Palmolive soap green

 

☐  Palmolive Dishwashing Liquid, Original (1.32 Gallon) @ $20.49

 

                    ☐  Palmolive Dishwashing Liquid, Original – 32.5 fluid ounce (Twin Pack) @ $5.66

 

My mother-in-law can do this math in her head faster than I can pull up a calculator on my phone.  Although I can estimate the unit costs for each container in my head, it takes a calculator to bring the answer to 4 decimal places of precision.

  • The big container costs ……………………………………. $0.1227 per ounce
  • The Twin Pack costs ………………………………………… $0.0871 per ounce

Even though there is a 40% per ounce price difference between the big jug and the twin pack, it doesn’t really matter which container of soap you buy; it isn’t a material expense.  However, while overspending on a bottle of soap is no big deal, choosing the wrong capital asset, or paying more than you need for CapEx may affect the financial success of the hotel.  The larger the CapEx, the more material the effect on the owner’s financial success.

Once you start considering useful life, inflation rates, revenue effects, energy costs, labor expense, tax effects, and so forth in your CapEx analysis, the math quickly becomes too complex for even my mother-in-law’s capable brain.

  • Simplify and state your assumptions and alternatives
  • Quantify and include all cash flows
  • Itemize other decision factors; risk, obsolescence, etc.

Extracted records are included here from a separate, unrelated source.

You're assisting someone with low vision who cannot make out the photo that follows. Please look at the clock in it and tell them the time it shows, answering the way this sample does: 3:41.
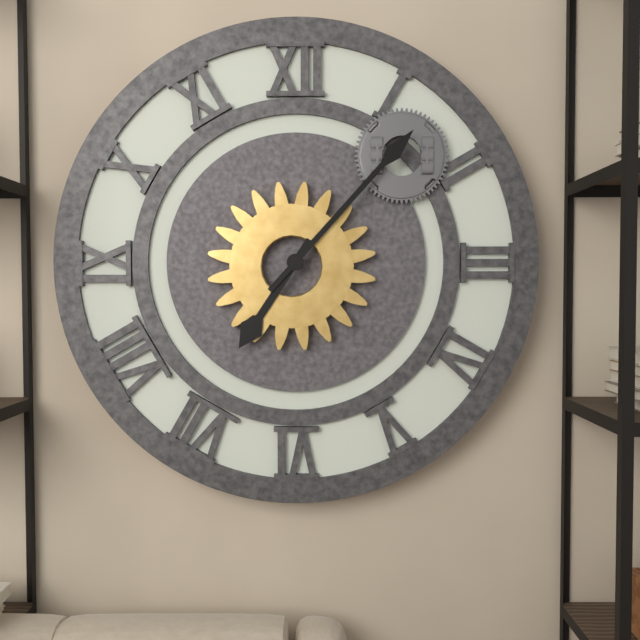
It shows 7:07
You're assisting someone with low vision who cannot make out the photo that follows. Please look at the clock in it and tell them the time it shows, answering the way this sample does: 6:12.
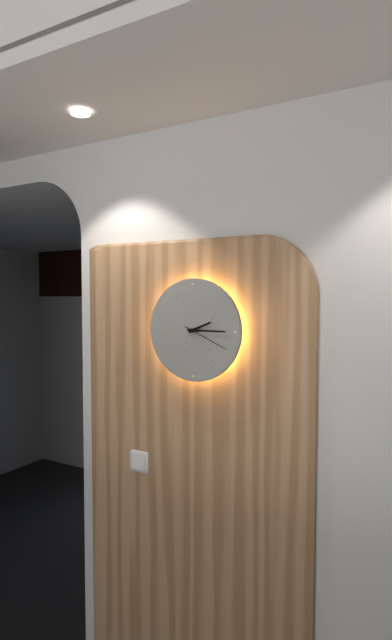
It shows 2:15
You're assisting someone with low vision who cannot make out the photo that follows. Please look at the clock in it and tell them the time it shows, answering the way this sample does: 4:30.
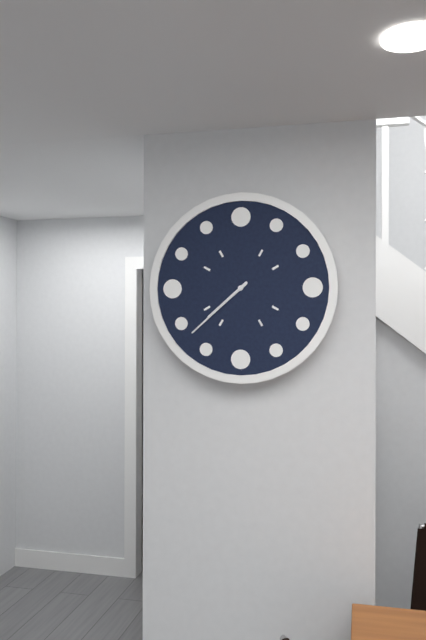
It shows 7:38
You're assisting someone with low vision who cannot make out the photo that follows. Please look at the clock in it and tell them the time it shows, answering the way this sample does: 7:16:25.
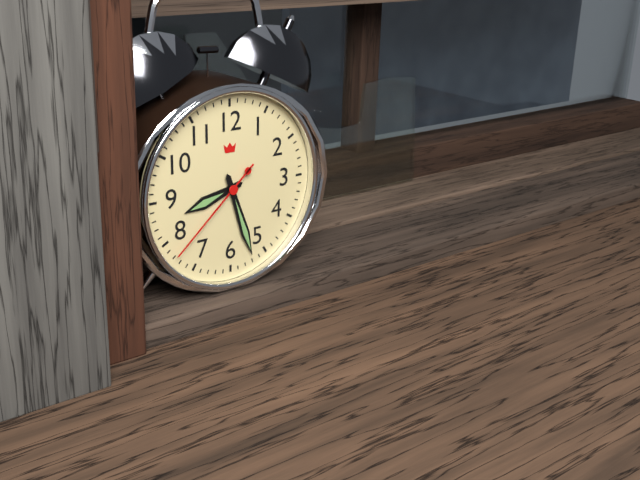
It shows 8:27:38
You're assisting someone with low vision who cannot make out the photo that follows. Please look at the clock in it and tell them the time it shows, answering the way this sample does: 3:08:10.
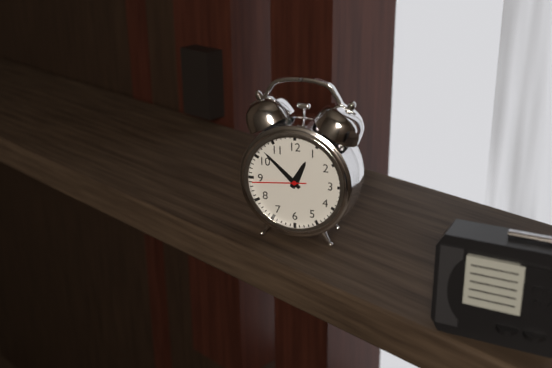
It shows 12:52:44
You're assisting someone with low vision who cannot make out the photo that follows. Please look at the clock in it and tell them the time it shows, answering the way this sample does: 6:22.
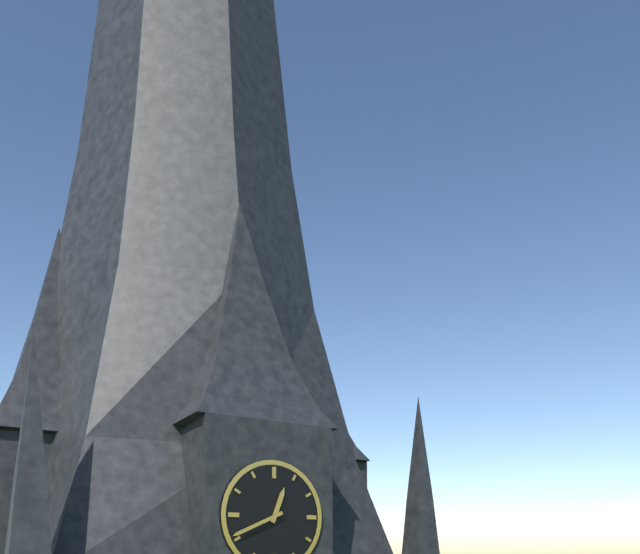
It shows 12:41
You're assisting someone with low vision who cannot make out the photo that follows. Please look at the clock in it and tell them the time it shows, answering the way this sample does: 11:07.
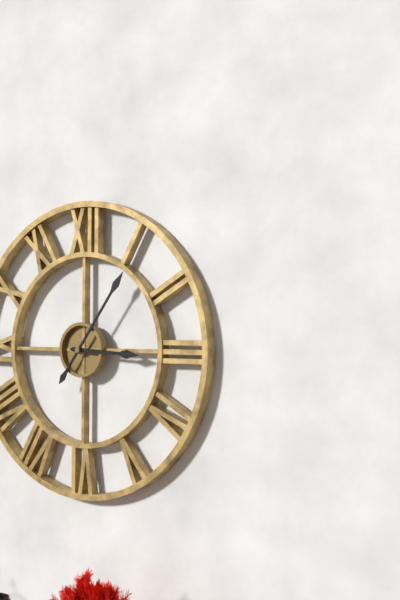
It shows 3:06
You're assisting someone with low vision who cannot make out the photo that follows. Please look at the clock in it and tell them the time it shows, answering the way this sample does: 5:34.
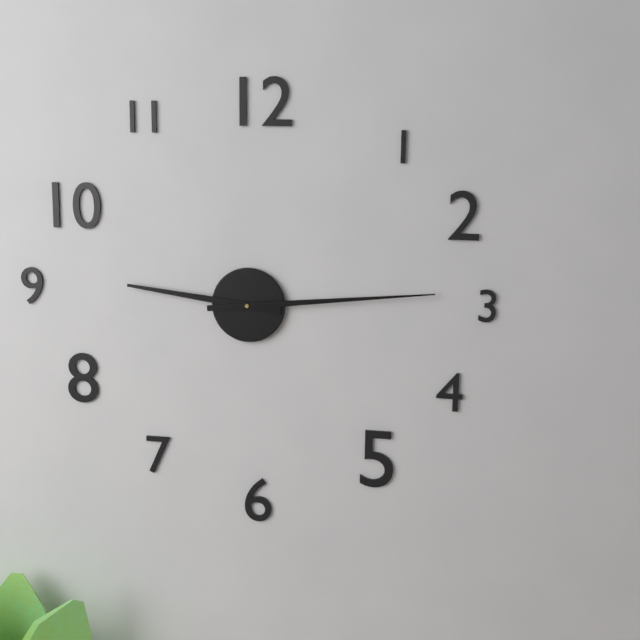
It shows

Incorporating these factors in a flexible analysis spreadsheet will allow you to test your assumptions about useful life, operating costs, and timing, and to directly compare the costs of alternative CapEx investment strategies.  An example analysis is attached.

Do the Math, test your assumptions.

 

Summary

Understanding how useful life affects CapEx costs and decisions will help owners achieve highest and best use of their capital dollars.

  • Extend useful life

  • Maintain & repair

  • Keep an eye on operating expense

  • Consider risk

  • Retire obsolete assets

  • Embrace new technology

  • Don’t worry about taxes & depreciation

  • Do the math and test your assumptions


About the Author:

Thomas Riegelman is principal at R-A Associates, LLC and a former member of Cayuga Hospitality Consultants.